Summary
In Long Is. Liquid Waste Assn. v Cass (107 A.D.2d 666), an action was brought to declare illegal and invalid the actions of the county Commissioner of Public Works who adopted a schedule of rates for disposal of scavenger wastes for sewer districts.
Summary of this case from Blass v. CuomoOpinion
January 14, 1985
Appeal from the Supreme Court, Suffolk County (De Luca, J.).
Order reversed, on the law, with costs, motion granted, and the afore-mentioned actions by defendants and schedules of charges are declared to be illegal and void.
Plaintiffs claim that the schedule of charges for disposal of scavenger wastes adopted by defendants is void because it was never confirmed or approved by the Suffolk County Legislature. They rely upon subdivision 1 of section 266 County of the County Law of New York State, which states in pertinent part: "Subject to confirmation by the board of supervisors, the administrative head or body: (a) may establish * * * a scale of charges for the collection, conveyance, treatment and disposal of sewage, waste-water or refuse". (The role of the "board of supervisors" in Suffolk County is filled by the Suffolk County Legislature [County Law, § 150-a, subd 2; § 278].)
A resolution to approve these rates was, in fact, submitted to the Suffolk County Legislature following adoption of the original schedules, but was withdrawn before any action was taken.
There can be no question that the language "[s]ubject to confirmation" is mandatory and that sewage disposal rates set by the Commissioner do not become effective until the county legislature has ratified ("confirmed") them. Local Law No. 1 of 1972 (art III, § 4, subd 2) of Suffolk County states that the Commissioner "is hereby authorized to establish fees for scavenger waste permits" (emphasis added). This merely bestows upon the Commissioner the power to adopt rates, which was envisaged by the aforesaid provision of the County Law.
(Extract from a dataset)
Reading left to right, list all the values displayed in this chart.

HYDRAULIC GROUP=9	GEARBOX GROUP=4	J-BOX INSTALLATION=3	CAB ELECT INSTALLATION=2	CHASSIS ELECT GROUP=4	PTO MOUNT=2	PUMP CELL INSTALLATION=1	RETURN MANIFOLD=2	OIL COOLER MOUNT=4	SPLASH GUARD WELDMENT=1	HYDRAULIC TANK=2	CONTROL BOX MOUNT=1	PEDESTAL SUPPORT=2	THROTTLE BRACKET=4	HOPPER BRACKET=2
It does not purport to confer upon the Commissioner the power granted to the county legislature to confirm these rates once they are "established". In any event, such a delegation of power to an administrative head, specifically vested by State law in the county legislative branch, would be invalid (Municipal Home Rule Law, § 10, subd 1; Consolidated Edison Co. v. Town of Red Hook, 60 N.Y.2d 99, 107; Matter of Bovino v. Scott, 22 N.Y.2d 214). The rate schedules, therefore, never met the State law prerequisites for confirmation. Mollen, P.J., Bracken, O'Connor and Niehoff, JJ., concur.